Updated on 2022-09-02 GMT+08:00

Configuring a Data Mapping Rule

Overview

This topic describes how to configure mapping information for a data integration task. Based on mappings between source data fields and destination data fields, ROMA Connect converts the obtained source data and writes it to the destination.

Configuring Mapping Information

  1. On the Create Task page, configure mapping information in auto or manual mode.
    • Do not use the keywords of the corresponding database as the field names at the source and destination. Otherwise, the task may become abnormal.
    • If MRS Hive is used as the data source type at the destination and you need to configure partition field writing, see Mapping Configuration of MRS Hive Partition Fields.
    • Auto Mapping Configuration

      If metadata is defined at both the source and destination, you can use the automatic mapping mode to configure mapping information.

      Click Automatic Mapping. A mapping rule between the source and destination data fields is automatically created. If the fields are inconsistent, click Edit to change them or click Add Mapping below.

      Figure 1 Automatic mapping
    • Manual Mapping Configuration

      You can manually add mapping rules between source data fields and destination data fields. This method applies to the integration scenario of all data types. You can configure the mapping rule by entering a key-value pair or entering a value in the text box.

      • Key-Value Pair Mode

        By default, the key-value pair input mode is used. Click Add Field Mapping to add mapping rules from source data fields to destination data fields one by one.

      • Text Mode
        Click Text Mode and enter the mapping rule script in the text box. The format is as follows:
        [{
        	"sourceKey": "a1",
        	"targetKey": "b1"
        },
        {
        	"sourceKey": "a2",
        	"targetKey": "b2"
        }]

        sourceKey indicates a source data field, and targetKey indicates a destination data field. In the preceding example, source field a1 is mapped to destination field b1, and source field a2 is mapped to destination field b2.
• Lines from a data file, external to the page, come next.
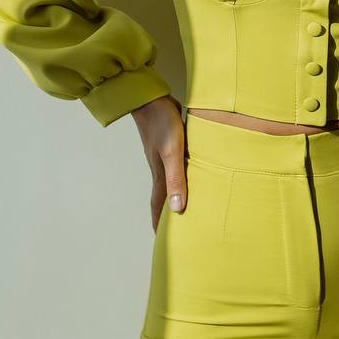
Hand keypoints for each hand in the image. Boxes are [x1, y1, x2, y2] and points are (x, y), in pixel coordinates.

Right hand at [130, 95, 186, 231]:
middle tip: (174, 228)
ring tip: (183, 204)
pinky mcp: (170, 144)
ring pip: (170, 181)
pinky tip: (188, 173)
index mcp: (159, 174)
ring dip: (174, 194)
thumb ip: (176, 179)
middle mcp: (160, 168)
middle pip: (163, 196)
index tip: (162, 240)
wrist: (150, 98)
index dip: (159, 223)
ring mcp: (163, 156)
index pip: (158, 205)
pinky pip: (176, 167)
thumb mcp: (172, 153)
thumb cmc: (162, 124)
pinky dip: (180, 176)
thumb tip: (177, 209)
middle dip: (166, 213)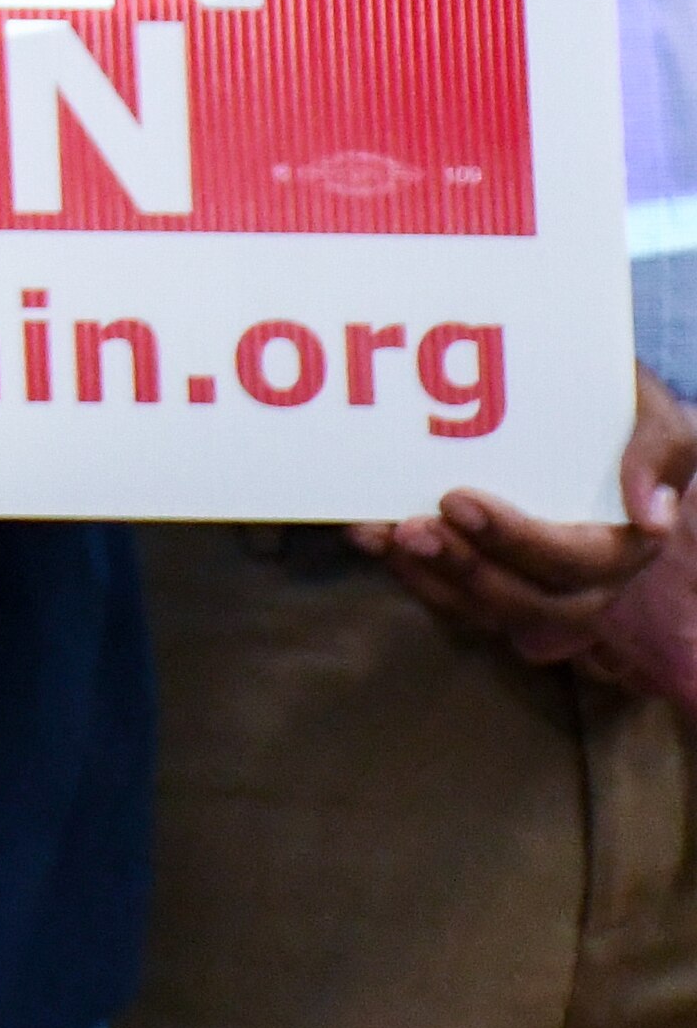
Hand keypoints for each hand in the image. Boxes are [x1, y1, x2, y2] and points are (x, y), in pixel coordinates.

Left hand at [352, 371, 696, 665]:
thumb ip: (656, 451)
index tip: (458, 501)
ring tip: (379, 535)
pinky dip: (408, 572)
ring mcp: (531, 590)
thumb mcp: (653, 419)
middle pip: (523, 601)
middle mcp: (581, 585)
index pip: (574, 562)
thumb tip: (652, 517)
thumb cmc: (620, 418)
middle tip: (411, 527)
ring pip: (479, 609)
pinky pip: (448, 598)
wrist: (587, 425)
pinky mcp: (487, 583)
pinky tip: (370, 536)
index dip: (516, 541)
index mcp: (623, 548)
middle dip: (463, 568)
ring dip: (425, 576)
  2. After the mapping information is configured, if you need to configure the abnormal data storage and post-integration operation, go to (Optional) Configuring Fault Information Storage and (Optional) Configuring the Post-Integration Operation. Otherwise, click Create to complete the data integration task configuration.

Mapping Configuration of MRS Hive Partition Fields

When the data source type is set to MRS Hive at the destination, partition fields can be written. You can configure the partition fields based on the site requirements.

Source Field corresponding to the partition field must be manually entered. The specific requirements are as follows:

Format: {Partition field source field}.format({Character string parsing format},{Partition field parsing format}",{year|month|day|hour|minute|second},{offset})

  • If {Partition field source field} is of the String type, {String parsing format} must be specified.
  • If {Partition field source field} is of the Timestamp type, {String parsing format} can be left blank.
  • If {Partition field source field} is empty, the time when data is written to the destination is used as the partition field.
Figure 2 Partition field mapping of MRS Hive

For example, if the partition field on the destination is yyyymm and the createtime field on the source is used as the source field of the partition field, the time format of the createtime field is ddMMyyyy (day, month, and year), and the partition field on the destination is yyyyMM (year and month). If the value of the partition field is one hour later than the value of the source field, the source field name of the partition field yyyymm in the mapping information is as follows:

  • If the value of createtime is of the String type, set this parameter to createtime.format("ddMMyyyy", "yyyyMM", hour, 1).
  • If the value of createtime is of the Timestamp type, set this parameter to createtime.format("","yyyyMM", hour, 1).
  • If the time when data is written to the destination is used as the partition field, set this parameter to .format(","yyyyMM", hour, 1).